• **Directions for this task**
Please copy out the entries below exactly, beginning with the line that contains "model, it might" and ending with the line that contains "<tr><td valign=top>BirthThreshold:</td> <td>Energy", and include nothing outside that span.

Task inputs START

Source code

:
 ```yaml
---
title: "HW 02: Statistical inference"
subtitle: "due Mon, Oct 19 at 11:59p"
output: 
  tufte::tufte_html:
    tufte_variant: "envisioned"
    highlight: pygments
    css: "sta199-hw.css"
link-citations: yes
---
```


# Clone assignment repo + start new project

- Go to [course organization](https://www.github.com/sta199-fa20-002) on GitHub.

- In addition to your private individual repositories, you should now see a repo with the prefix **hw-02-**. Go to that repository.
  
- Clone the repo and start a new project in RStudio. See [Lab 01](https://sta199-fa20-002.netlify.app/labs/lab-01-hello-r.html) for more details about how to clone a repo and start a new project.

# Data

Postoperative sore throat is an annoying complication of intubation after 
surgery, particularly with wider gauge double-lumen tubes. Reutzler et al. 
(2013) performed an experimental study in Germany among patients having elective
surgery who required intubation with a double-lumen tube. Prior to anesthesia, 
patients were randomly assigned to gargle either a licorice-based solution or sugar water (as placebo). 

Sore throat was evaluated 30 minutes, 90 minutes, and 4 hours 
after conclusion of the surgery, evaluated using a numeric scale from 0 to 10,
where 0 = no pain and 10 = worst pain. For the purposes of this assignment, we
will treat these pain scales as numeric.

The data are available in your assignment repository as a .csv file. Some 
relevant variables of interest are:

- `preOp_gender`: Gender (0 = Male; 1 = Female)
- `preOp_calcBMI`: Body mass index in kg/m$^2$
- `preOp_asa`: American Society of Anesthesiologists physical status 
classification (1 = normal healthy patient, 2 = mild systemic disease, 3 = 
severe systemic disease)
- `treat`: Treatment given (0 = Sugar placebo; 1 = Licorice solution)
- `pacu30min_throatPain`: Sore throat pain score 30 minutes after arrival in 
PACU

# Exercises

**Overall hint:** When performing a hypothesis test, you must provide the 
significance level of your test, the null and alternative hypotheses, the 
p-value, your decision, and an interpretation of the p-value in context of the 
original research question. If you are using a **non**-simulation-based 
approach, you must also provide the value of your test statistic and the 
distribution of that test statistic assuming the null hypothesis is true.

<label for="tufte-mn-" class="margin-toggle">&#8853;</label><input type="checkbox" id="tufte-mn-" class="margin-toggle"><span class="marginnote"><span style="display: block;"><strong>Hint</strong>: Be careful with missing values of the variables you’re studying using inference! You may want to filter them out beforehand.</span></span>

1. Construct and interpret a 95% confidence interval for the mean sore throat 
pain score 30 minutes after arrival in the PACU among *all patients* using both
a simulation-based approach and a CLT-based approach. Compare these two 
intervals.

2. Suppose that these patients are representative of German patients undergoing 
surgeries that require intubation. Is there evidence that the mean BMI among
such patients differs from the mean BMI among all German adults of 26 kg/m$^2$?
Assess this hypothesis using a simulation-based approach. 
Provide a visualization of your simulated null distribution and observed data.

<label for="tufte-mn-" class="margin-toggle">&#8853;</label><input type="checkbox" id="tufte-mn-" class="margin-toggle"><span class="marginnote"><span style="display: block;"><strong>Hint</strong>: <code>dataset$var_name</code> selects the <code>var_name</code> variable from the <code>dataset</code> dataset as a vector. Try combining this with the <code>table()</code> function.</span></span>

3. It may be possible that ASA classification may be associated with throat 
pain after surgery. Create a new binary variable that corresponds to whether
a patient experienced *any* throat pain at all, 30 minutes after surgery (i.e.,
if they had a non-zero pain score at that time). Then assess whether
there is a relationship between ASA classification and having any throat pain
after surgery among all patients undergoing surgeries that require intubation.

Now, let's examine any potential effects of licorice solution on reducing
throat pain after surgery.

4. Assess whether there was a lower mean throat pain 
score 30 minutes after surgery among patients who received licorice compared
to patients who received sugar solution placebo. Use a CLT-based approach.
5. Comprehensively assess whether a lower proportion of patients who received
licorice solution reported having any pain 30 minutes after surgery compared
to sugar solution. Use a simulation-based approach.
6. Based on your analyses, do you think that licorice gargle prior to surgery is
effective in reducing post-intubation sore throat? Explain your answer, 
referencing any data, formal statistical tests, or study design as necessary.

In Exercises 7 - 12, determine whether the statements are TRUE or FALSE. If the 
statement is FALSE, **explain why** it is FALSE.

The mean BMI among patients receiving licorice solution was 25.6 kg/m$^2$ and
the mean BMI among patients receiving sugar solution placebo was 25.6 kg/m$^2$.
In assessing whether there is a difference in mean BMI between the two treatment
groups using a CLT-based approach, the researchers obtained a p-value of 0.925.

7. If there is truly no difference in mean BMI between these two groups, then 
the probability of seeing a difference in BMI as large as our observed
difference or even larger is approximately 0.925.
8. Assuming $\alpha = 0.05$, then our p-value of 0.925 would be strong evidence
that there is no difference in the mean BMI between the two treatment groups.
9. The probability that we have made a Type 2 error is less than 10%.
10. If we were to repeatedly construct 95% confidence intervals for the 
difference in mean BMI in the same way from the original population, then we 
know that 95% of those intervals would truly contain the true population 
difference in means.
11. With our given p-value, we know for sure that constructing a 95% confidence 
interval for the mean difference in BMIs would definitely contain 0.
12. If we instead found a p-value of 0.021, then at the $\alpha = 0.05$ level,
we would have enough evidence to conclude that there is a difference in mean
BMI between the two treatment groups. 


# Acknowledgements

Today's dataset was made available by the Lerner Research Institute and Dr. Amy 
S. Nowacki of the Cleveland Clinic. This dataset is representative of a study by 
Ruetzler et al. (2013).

Task inputs END
Task inputs START

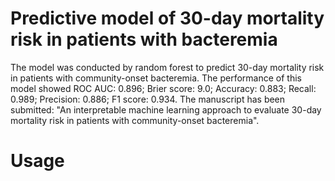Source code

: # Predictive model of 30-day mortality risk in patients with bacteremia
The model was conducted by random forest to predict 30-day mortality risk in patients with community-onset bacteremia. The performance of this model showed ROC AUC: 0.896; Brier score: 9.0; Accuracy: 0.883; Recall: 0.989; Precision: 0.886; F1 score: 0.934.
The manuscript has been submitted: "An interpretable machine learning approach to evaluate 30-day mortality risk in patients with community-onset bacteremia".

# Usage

Task inputs END
Task inputs START

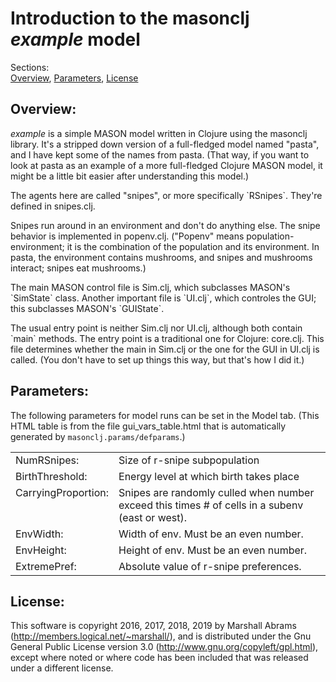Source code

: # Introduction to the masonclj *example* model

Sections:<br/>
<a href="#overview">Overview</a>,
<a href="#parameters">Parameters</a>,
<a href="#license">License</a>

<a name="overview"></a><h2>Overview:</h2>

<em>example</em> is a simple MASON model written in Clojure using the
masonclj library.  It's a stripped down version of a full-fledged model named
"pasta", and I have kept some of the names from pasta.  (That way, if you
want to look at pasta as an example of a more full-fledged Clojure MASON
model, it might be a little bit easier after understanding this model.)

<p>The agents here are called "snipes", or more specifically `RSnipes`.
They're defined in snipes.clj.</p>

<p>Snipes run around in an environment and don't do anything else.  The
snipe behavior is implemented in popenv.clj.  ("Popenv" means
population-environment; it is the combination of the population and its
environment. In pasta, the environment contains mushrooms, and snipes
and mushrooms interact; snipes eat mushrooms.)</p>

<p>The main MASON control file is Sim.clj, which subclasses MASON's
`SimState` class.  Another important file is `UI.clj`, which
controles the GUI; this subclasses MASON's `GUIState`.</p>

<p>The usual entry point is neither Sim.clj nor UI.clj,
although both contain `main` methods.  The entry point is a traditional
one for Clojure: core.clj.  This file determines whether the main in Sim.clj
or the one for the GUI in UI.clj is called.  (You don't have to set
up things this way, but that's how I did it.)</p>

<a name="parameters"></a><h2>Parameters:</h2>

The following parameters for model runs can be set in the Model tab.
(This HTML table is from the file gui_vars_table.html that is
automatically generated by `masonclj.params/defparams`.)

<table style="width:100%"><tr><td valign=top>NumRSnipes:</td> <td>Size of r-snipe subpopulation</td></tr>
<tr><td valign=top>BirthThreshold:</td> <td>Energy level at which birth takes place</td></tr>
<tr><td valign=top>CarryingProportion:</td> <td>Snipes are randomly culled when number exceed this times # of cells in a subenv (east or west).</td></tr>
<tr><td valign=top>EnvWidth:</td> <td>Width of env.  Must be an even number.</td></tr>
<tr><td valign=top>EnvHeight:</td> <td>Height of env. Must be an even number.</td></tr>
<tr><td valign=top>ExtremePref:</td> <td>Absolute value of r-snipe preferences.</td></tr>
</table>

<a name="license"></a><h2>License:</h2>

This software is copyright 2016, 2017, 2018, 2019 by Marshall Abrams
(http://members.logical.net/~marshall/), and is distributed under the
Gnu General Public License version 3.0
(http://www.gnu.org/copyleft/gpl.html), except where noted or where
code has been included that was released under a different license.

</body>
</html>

Task inputs END

• **Written response**
model, it might be a little bit easier after understanding this model.)

<p>The agents here are called "snipes", or more specifically `RSnipes`.
They're defined in snipes.clj.</p>

<p>Snipes run around in an environment and don't do anything else.  The
snipe behavior is implemented in popenv.clj.  ("Popenv" means
population-environment; it is the combination of the population and its
environment. In pasta, the environment contains mushrooms, and snipes
and mushrooms interact; snipes eat mushrooms.)</p>

<p>The main MASON control file is Sim.clj, which subclasses MASON's
`SimState` class.  Another important file is `UI.clj`, which
controles the GUI; this subclasses MASON's `GUIState`.</p>

<p>The usual entry point is neither Sim.clj nor UI.clj,
although both contain `main` methods.  The entry point is a traditional
one for Clojure: core.clj.  This file determines whether the main in Sim.clj
or the one for the GUI in UI.clj is called.  (You don't have to set
up things this way, but that's how I did it.)</p>

<a name="parameters"></a><h2>Parameters:</h2>

The following parameters for model runs can be set in the Model tab.
(This HTML table is from the file gui_vars_table.html that is
automatically generated by `masonclj.params/defparams`.)

<table style="width:100%"><tr><td valign=top>NumRSnipes:</td> <td>Size of r-snipe subpopulation</td></tr>
<tr><td valign=top>BirthThreshold:</td> <td>Energy level at which birth takes place</td></tr>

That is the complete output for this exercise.